## Task directions
In the material below, the lines from the one containing "Rozhodnutí Komise 92/260/EHS" through the one containing "Japonska, Macaa, Malajs" are to be given again exactly, ends included, and no others.
-=-=-
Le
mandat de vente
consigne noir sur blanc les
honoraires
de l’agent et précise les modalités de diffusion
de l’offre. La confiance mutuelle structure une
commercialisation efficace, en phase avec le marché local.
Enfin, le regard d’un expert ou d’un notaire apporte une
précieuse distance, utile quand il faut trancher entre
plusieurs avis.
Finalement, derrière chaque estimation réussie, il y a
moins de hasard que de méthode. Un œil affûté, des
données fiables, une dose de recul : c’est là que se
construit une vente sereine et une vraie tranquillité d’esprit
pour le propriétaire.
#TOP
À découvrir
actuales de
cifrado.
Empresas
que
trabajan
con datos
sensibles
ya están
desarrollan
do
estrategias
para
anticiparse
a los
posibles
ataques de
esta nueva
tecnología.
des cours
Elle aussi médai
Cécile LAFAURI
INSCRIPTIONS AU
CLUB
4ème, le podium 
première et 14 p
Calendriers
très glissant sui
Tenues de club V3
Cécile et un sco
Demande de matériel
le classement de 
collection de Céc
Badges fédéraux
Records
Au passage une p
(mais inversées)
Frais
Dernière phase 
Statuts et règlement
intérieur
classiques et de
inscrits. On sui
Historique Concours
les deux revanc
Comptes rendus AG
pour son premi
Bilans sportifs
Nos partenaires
-=-=-
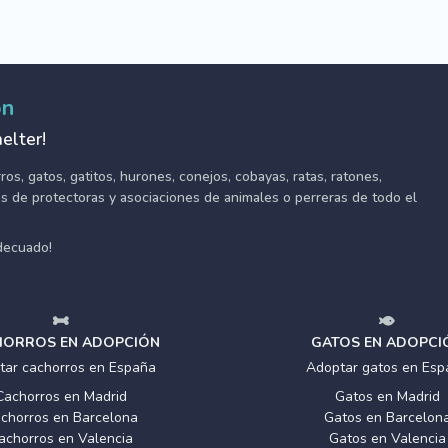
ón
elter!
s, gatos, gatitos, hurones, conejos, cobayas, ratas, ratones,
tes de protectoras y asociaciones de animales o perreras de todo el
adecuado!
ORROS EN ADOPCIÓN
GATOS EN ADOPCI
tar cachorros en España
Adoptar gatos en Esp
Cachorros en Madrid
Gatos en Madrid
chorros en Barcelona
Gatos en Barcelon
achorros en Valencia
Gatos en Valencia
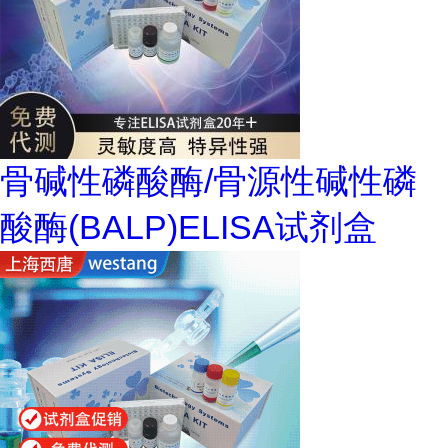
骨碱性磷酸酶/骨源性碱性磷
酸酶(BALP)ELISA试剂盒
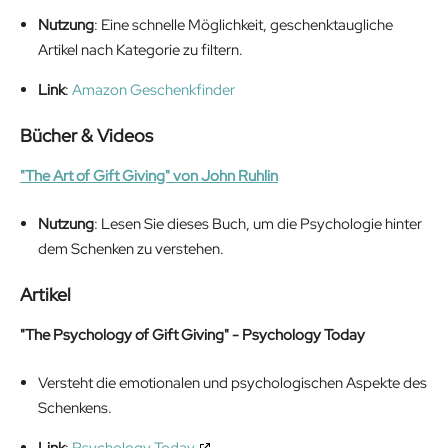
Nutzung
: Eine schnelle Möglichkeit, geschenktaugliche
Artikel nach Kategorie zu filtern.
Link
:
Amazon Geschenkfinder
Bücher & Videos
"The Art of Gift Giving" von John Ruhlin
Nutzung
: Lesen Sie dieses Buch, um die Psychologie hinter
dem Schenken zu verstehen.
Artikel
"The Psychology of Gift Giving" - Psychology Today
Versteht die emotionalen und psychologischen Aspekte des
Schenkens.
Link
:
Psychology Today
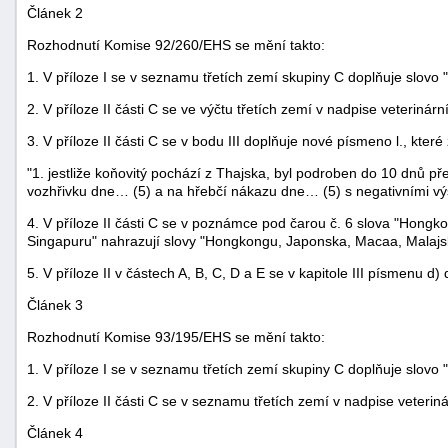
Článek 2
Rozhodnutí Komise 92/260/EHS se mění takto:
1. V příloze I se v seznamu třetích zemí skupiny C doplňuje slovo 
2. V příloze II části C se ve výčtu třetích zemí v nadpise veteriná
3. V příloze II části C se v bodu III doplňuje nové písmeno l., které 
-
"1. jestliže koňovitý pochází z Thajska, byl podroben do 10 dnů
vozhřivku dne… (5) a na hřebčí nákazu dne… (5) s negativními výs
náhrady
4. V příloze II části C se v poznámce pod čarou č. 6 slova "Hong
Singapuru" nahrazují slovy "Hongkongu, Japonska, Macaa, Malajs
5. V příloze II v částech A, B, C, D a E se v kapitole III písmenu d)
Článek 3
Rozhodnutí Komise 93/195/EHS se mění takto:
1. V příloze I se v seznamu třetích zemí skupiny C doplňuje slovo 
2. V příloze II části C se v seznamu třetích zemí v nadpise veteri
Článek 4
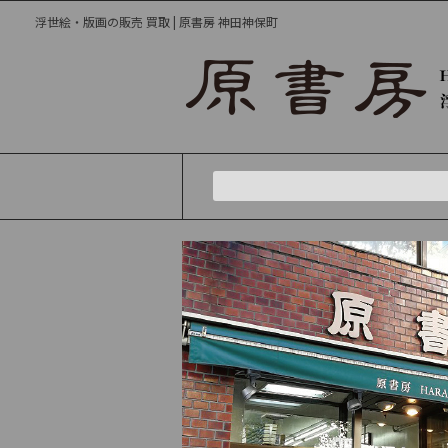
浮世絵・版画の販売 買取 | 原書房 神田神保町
-=-=-
## Result
Rozhodnutí Komise 92/260/EHS se mění takto:
1. V příloze I se v seznamu třetích zemí skupiny C doplňuje slovo 
2. V příloze II části C se ve výčtu třetích zemí v nadpise veteriná
3. V příloze II části C se v bodu III doplňuje nové písmeno l., které 
-
"1. jestliže koňovitý pochází z Thajska, byl podroben do 10 dnů
vozhřivku dne… (5) a na hřebčí nákazu dne… (5) s negativními výs
náhrady
4. V příloze II části C se v poznámce pod čarou č. 6 slova "Hong
Singapuru" nahrazují slovy "Hongkongu, Japonska, Macaa, Malajs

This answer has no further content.